Kerala paddy farmers caught in a vicious circle

Farmers demand that the government should provide budget allocation for paddy procurement to streamline the procurement process.
Image of farmers used for representational purposes.
Image of farmers used for representational purposes.

KOCHI : At a time when farmers in Punjab are agitating for a legal guarantee to the minimum support price (MSP) system, their counterparts in Kerala are struggling for survival. For, the delay in distribution of payment for the paddy procured by a government agency is pushing them into a debt trap.

The biggest pain point is the mode of payment. The cost of paddy procured from the farmer is given as a loan, thus fixing the liability on the farmer. Since banks deny agriculture loans to them citing their low CIBIL (Credit Information Bureau (India) Ltd) score, farmers are left to the mercy of usurious loan sharks.

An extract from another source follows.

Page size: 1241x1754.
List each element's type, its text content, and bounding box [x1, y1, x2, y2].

Two farmers — K G Prasad of Thakazhi and K R Rajappan of Vandanam in Alappuzha — died by suicide in 2023 as the delay in payment landed them in insurmountable debt.

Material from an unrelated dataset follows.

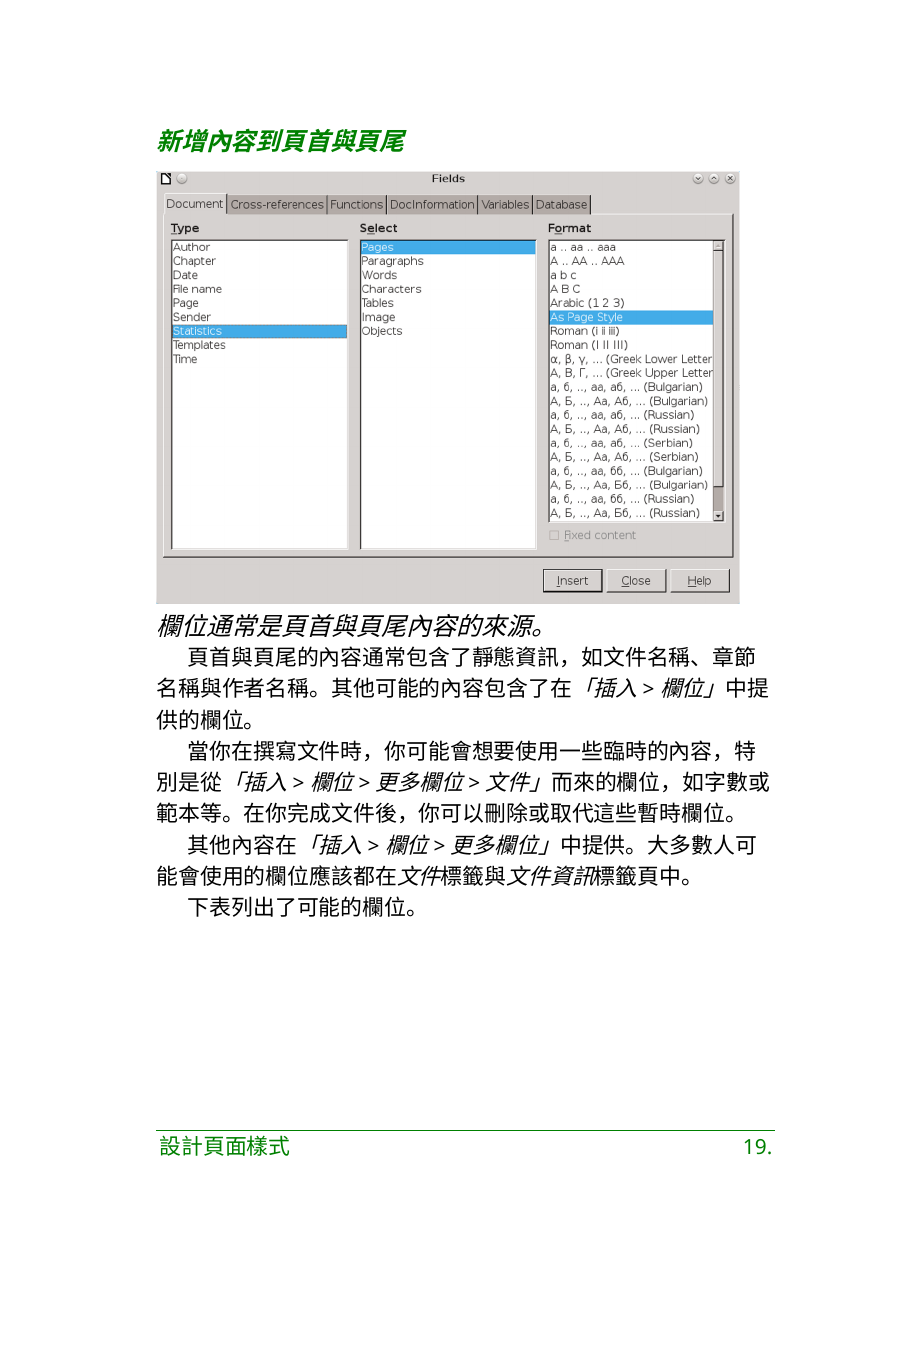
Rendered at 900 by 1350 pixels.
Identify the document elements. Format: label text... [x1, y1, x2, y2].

“Most of the agriculturists in Kerala are marginal farmers. Every season, farmers get down to sowing after availing loan from banks. The loan is settled after selling the crop. But after the Paddy Receipt Sheet (PRS) loan scheme was started, the distribution of procurement price got delayed and the banks denied loans to farmers claiming they had low CIBIL score. As the procurement price is distributed as loan, it becomes a personal liability for the farmers. When the banks deny loans, they are forced to depend on loan sharks. Once they accept loan from a private money lender, they are forever trapped,” said Dinesh R, a farmer at Choolanoor in Palakkad district.

The Kerala State Civil Supplies Corporation (Supplyco), the nodal agency, issues paddy receipt sheets (PRS) to farmers after procuring their crop, recording the quantity of paddy and the procurement price. The Supplyco has entered into an agreement with nationalised banks for the distribution of the procurement price. The government settles the amount annually, but the farmer has to sign a loan agreement with the bank which says that the liability will be transferred to him if the government fails to settle the amount within a year.

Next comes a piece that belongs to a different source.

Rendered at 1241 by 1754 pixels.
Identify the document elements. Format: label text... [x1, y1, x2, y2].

“There are many farmers in Palakkad district who are yet to receive payment for the paddy procured for the first crop in 2023. The harvest season has begun and the Supplyco has started procurement. But there is no assurance on payment,” said Dinesh.

“The Supplyco procured paddy from me during monsoon last year, but I have not received payment. The harvest of the second crop has started but we are yet to receive the payment for the first crop. I cultivate around 5 acres of land and we have no other resource for our livelihood. As a result, many farmers in Palakkad are selling paddy to private mills at low rates as the mill owners gives spot payment. Though they will incur a loss, it will help them to settle the loan,” said Perelikulam Krishnakumar, a farmer in Vadakkancherry.

However, the government rubbished the charges. “The PRS scheme was introduced to avoid delay in payment to farmers. The allegation that the loan will affect the CIBIL score of the farmers is absurd as the government settles the dues promptly. We have procured 1,36,344 tonnes of paddy from 41,936 farmers and Rs 309.26 crore has been disbursed through SBI and Canara Bank till February 13,” said an official at the office of agriculture minister P Prasad.

Why trouble began in 2021

The PRS scheme was introduced by the UDF government led by Oommen Chandy in 2013. In the initial phase, the procurement price was immediately distributed through primary and district cooperative banks. In 2019, the government formed the Kerala Bank, amalgamating district cooperative banks with the state cooperative bank. And in 2021, the government started distributing the procurement price through nationalised banks following the guidelines of the Reserve Bank of India. That was when the problem started. Payment to farmers was delayed as the government delayed payment to the banks. Farmers demand that the government should provide budget allocation for paddy procurement to streamline the procurement process.